Last modified: 2011-02-11

Abstract


In recent years attendance to various forms of nonhuman animals in terms of their vitality and agency has led to the emergence of a vital materialist perspective, which is concerned with the 'lively potentials of nonhuman forms and processes' (Lorimer forthcoming). In this biopolitical tradjectory, living matter has become the subject, rather than the object of inquiry. Yet as Braidotti states 'the politics of life itself' places 'emphasis on the shifting boundaries of life and death' (my emphasis 2010:201).

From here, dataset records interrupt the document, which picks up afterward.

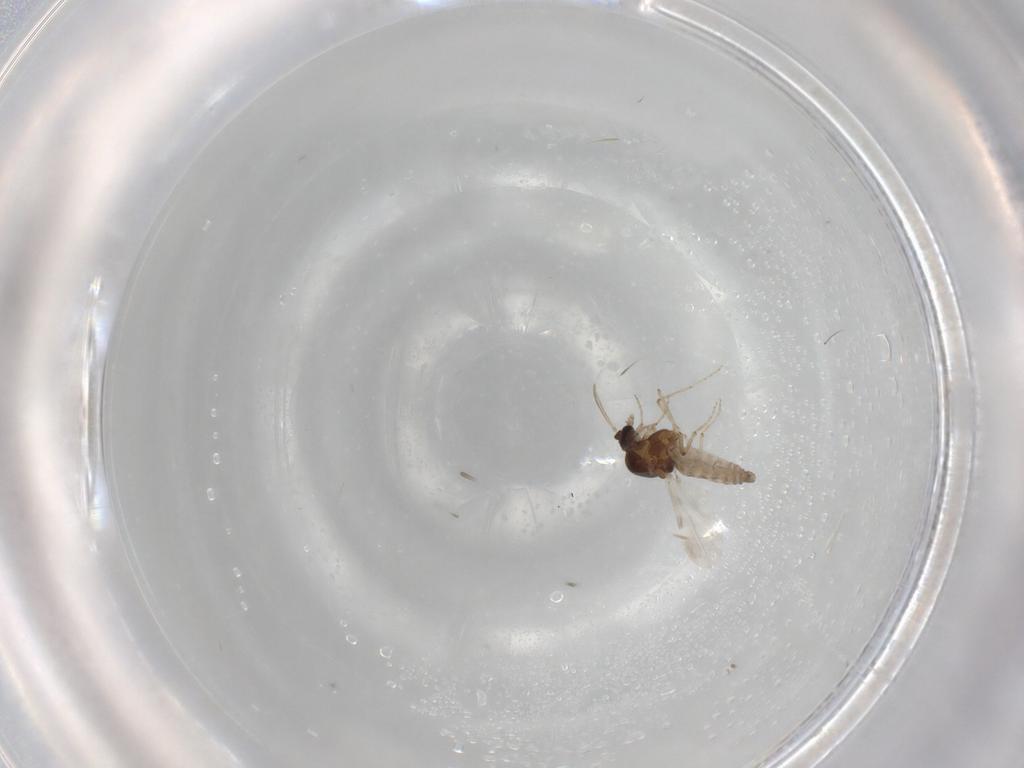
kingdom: Animalia
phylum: Arthropoda
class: Insecta
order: Diptera
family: Ceratopogonidae
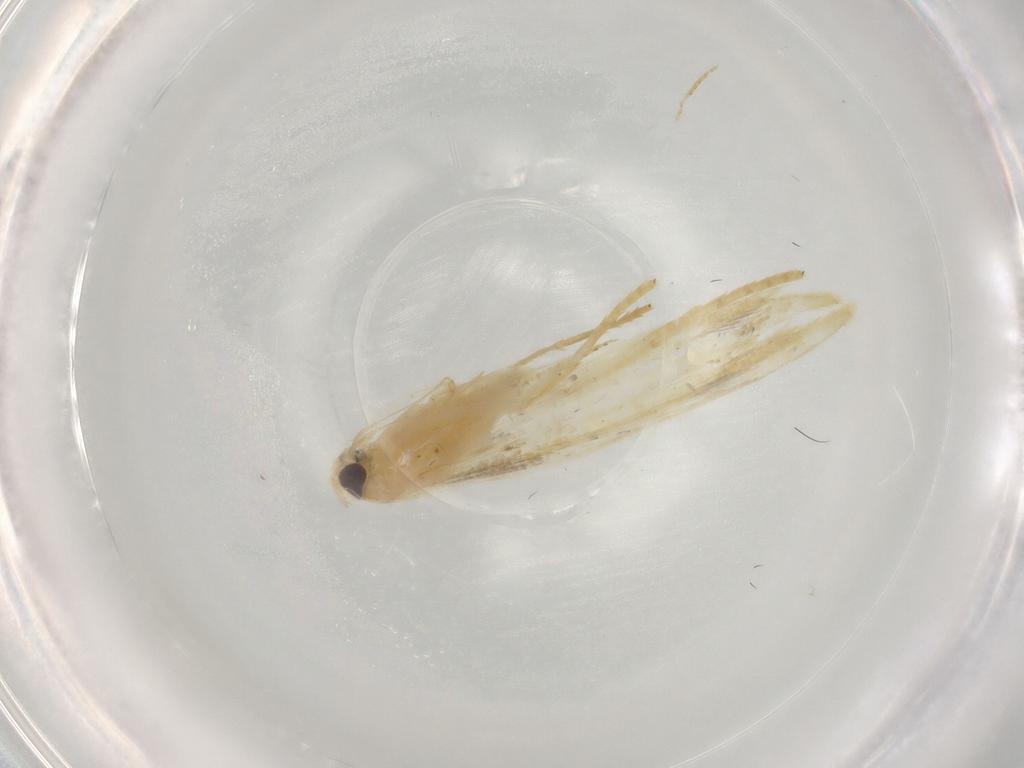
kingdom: Animalia
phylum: Arthropoda
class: Insecta
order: Lepidoptera
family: Oecophoridae
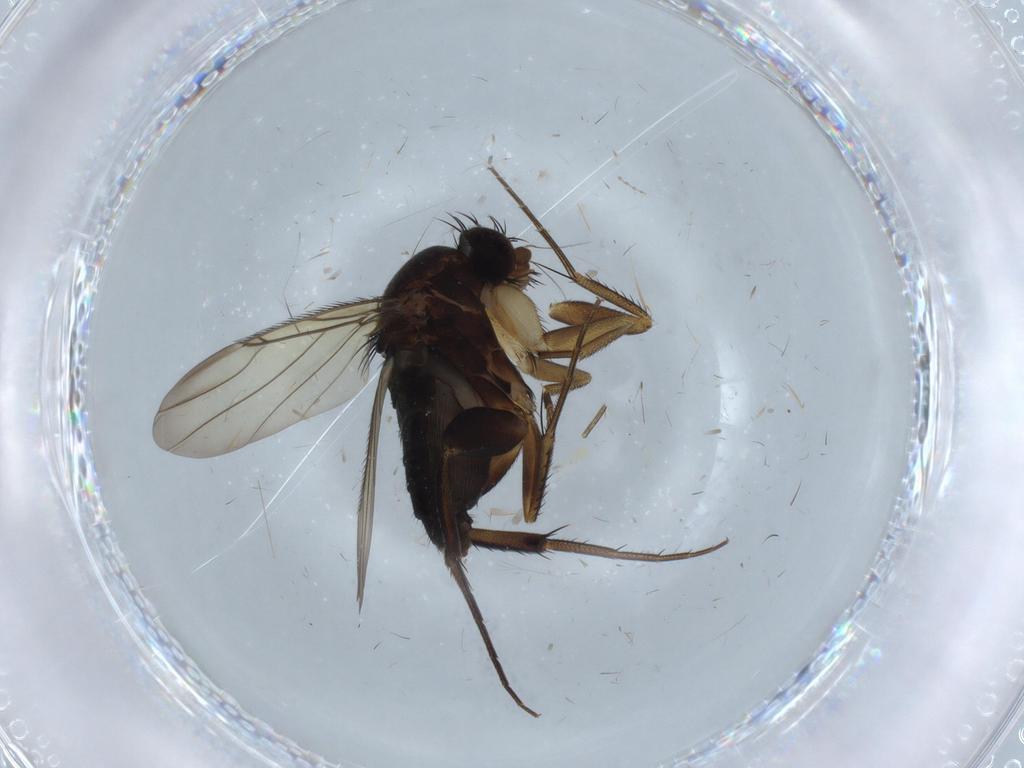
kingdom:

It is to this shifting boundary that I attend through an examination of 'doing' taxidermy.  Using empirical data drawn from interviews with taxidermists and film transcripts of both myself and participants 'learning to do taxidermy', I want to draw out the interconnectedness between dead animal body, and the body of the human taxidermist through a focus on the sense of touch.  Using Jane Bennets 'Vital materialism' and Luce Irigarays concept of 'permeability', I draw out the 'liveliness' of dead skin and flesh to highlighting the vulnerability of both dead and living bodies as they encounter each other in taxidermy; a vulnerability that places emphasis on bodies as open to one another.  Following Irigraray and Deleuze and Guattari, this places bodies within an open social field, through which radical democratization of experience is possible (Ruddick, 2010).